Zeit 21.03.2026
06:25 Uhr

Krieg gegen den Iran: USA setzen Sanktionen für iranisches Öl auf Schiffen aus


Die US-Regierung lockert vorübergehend Sanktionen auf iranisches Öl, das bereits auf Tankern verladen ist. Damit soll der drastische Ölpreisanstieg abgemildert werden.

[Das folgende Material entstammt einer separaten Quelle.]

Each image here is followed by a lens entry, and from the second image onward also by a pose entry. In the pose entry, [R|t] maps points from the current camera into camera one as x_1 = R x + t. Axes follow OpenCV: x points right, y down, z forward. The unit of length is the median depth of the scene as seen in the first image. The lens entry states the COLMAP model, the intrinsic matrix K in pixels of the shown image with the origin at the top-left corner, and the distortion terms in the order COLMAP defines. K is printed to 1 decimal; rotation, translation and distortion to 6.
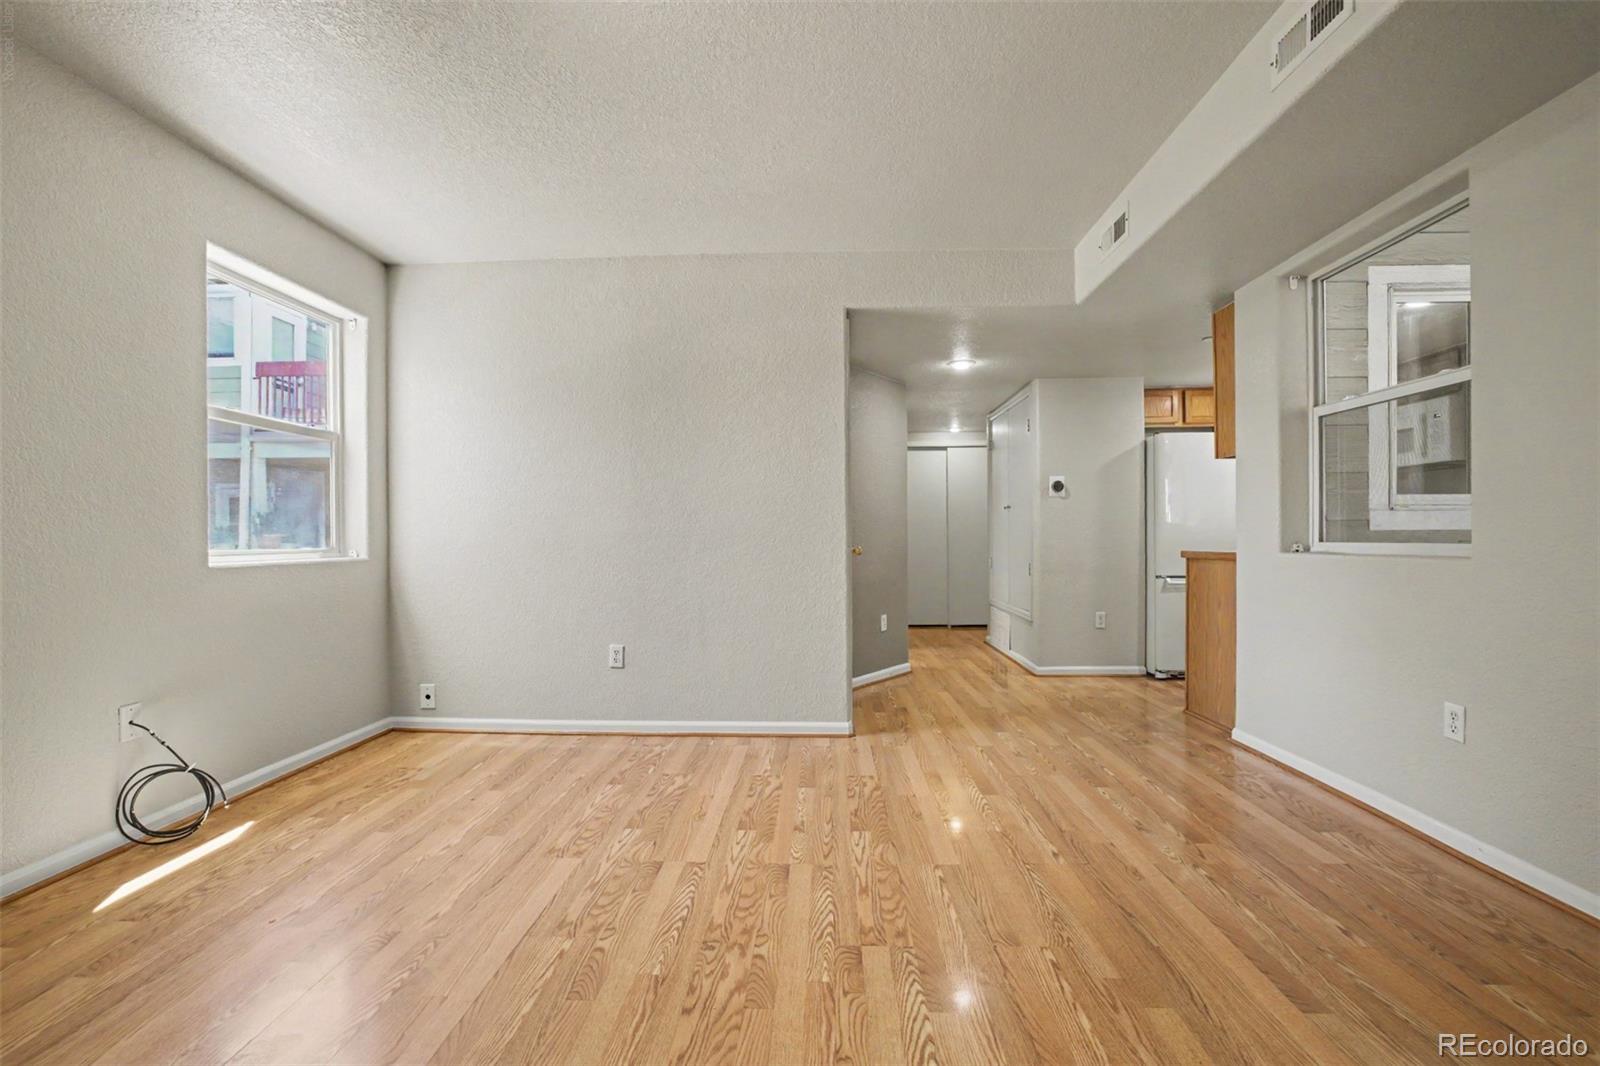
lens RADIAL K [[688.8, 0, 800.6], [0, 688.8, 538.0], [0, 0, 1]] dist [0.002014, 0.000540]
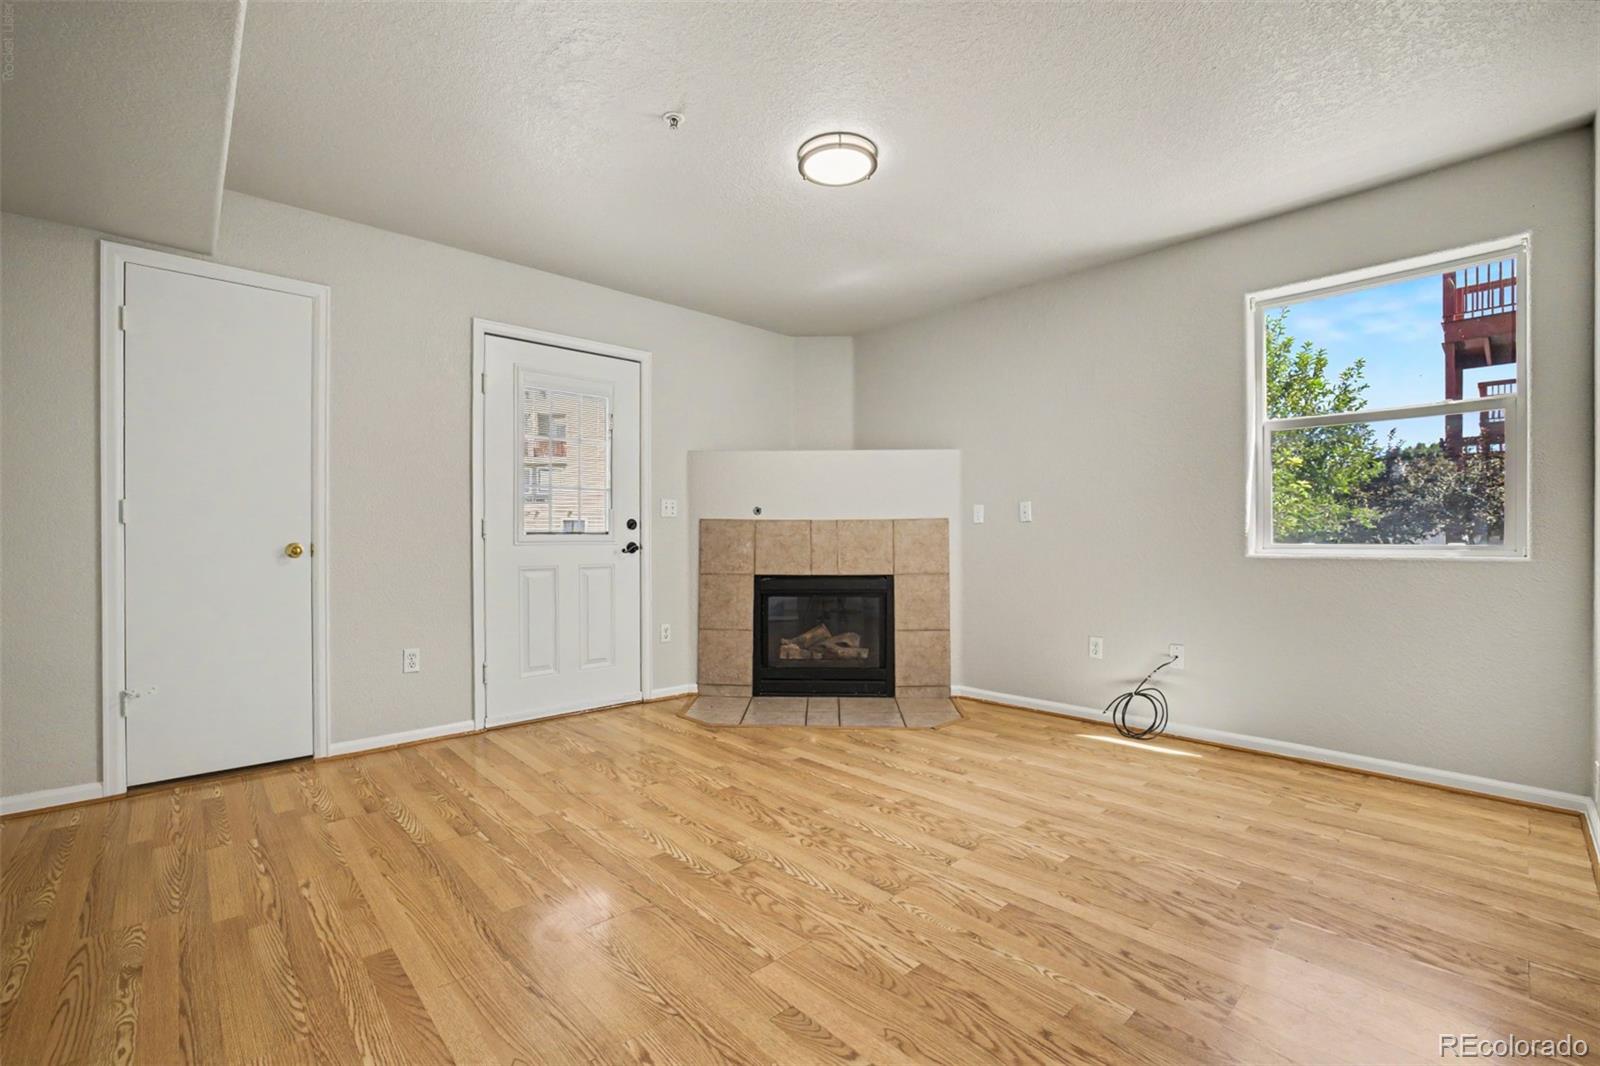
lens RADIAL K [[688.8, 0, 790.5], [0, 688.8, 539.9], [0, 0, 1]] dist [0.002014, 0.000540]
pose [[-0.711366, 0.004337, -0.702809, 0.715473], [0.009150, 0.999953, -0.003090, 0.007388], [0.702763, -0.008628, -0.711372, 1.551280]]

Krieg gegen den Iran: USA setzen Sanktionen für iranisches Öl auf Schiffen aus
Die USA haben im Irankrieg vorübergehend Sanktionen auf iranisches Öl gelockert, das sich bereits auf Schiffen befindet. Das US-Finanzministerium teilte mit, der Verkauf und die Lieferung seien die nächsten 30 Tage, also bis zum 19. April, erlaubt. Die Freigabe gelte ausschließlich für Öl, das vor dem 20. März auf Schiffe verladen worden sei. US-Finanzminister Scott Bessent hatte am Donnerstag die Maßnahme bereits in Aussicht gestellt. Auch da bezog er sich auf iranisches Öl, das bereits auf Tankern verladen ist. Die USA versuchen mit dem Schritt, die steigenden Ölpreise unter Kontrolle zu bringen , indem sie die Ölmenge auf dem Markt erhöhen. Zuletzt waren auch Sanktionen für bestimmte russische Öllieferungen vorübergehend gelockert worden – unter Protest der Ukraine und westlicher Partner. Bessent geht von etwa 140 Millionen Barrel iranischem Öl aus, die durch die Ausnahmeregelung auf die Weltmärkte gelangen könnten. Die Lieferungen könnten Energieminister Chris Wright zufolge Asien innerhalb von ‌drei oder ⁠vier Tagen erreichen. Regionen wie Kuba, Nordkorea und die Krim sind ausgenommen. China und Indien sind die wichtigsten Abnehmer des Rohstoffs aus dem Iran. Der Iran teilte jedoch mit, dass das Land "derzeit" keine überschüssigen Rohölvorräte habe, die es den internationalen Märkten zur Verfügung stellen könnte. Die Islamische Republik verfüge über keine Vorräte "auf See oder zur Versorgung der internationalen Märkte", teilte ein Sprecher des iranischen Ölministeriums am Freitag im Onlinedienst X mit. Entsprechende Äußerungen von US-Finanzminister Scott Bessent sollten "lediglich den Käufern Hoffnung machen", fügte er hinzu. Durch den Irankrieg ist der Schiffsverkehr durch die Straße von Hormus nahezu zum Erliegen gekommen. Die Meerenge zwischen dem Persischen Golf und dem Golf von Oman ist eine der wichtigsten Routen des internationalen Öl- und Gashandels. Die Preise für Öl und Gas stiegen deshalb deutlich an. US-Präsident Donald Trump rief mehrfach dazu auf , dass Länder, die auf Öltransporte durch die Straße von Hormus angewiesen sind, dabei helfen sollen, die Schifffahrt dort zu sichern.